When the viewer first glimpses dejected Tel Aviv cardiologist Yossi (Ohad Knoller), he is slowly waking from a power-nap in an unused hospital bed. This moment, it turns out, succinctly foreshadows the overall trajectory of Yossi's story: a man being gradually roused from a decade-long slide into apathy and self-loathing.
Yossi is director Eytan Fox's pseudo-sequel to his 2002 romantic tragedy, Yossi & Jagger, in which Knoller portrayed a young Israeli army officer who was deeply enamored with his moltenly handsome second-in-command. The earlier film is not, however, necessary viewing for Yossi, which is a remarkably self-contained story set roughly ten years later. Fox's new film is such a precise and superbly performed work of portraiture that everything the viewer needs to know about Yossi's history is right there on screen.

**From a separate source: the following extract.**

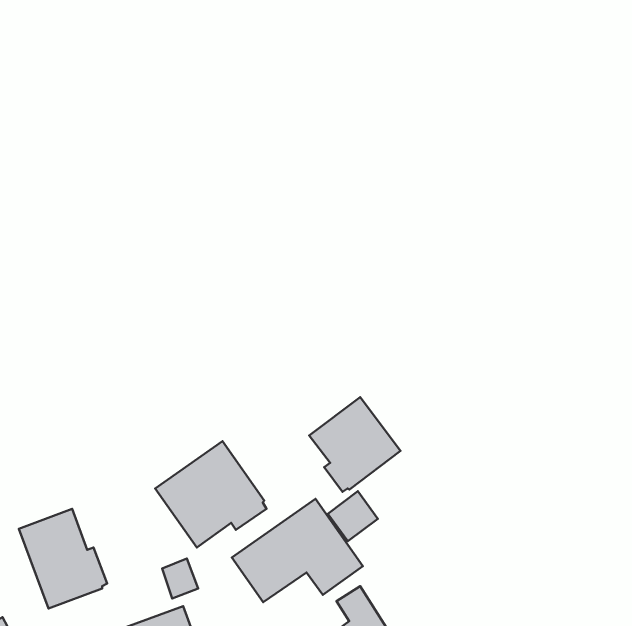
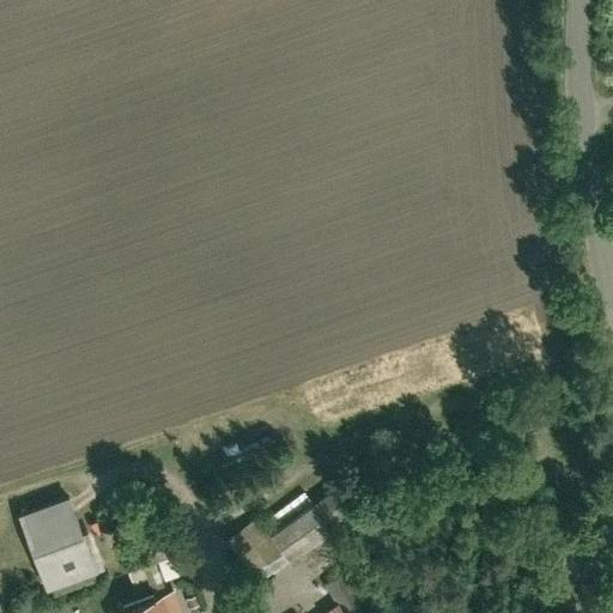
building: [309,397,400,492] -> none
building: [155,441,267,548] -> none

Knoller's appealing yet distinctly sad-sack presence holds Yossi together during its first half, wherein a chance encounter sends the titular doctor into a downward spiral of heartsick remembrances and self-pitying missteps. Fox's exacting, gradational approach to Itay Segal's script renders this phase of the film as a sharp, sullen character study, short on gripping drama and long on careful observation of Yossi's despondency.
Just when the doctor's meek wallowing begins to chafe, however, he crosses paths with Tom (Oz Zehavi), a charismatic, chiseled, and openly gay army officer. The younger man's swaggering flirtations scratch at Yossi's unresolved guilt while offering the tantalizing possibility of mutual passion. The pair's circling sets up a confrontation with the film's central, simmering question: Can someone accept love without first loving themselves? It's not the first or the finest romance to explore this query, but Yossi is nonetheless an affecting and finely wrought queer variation on the theme.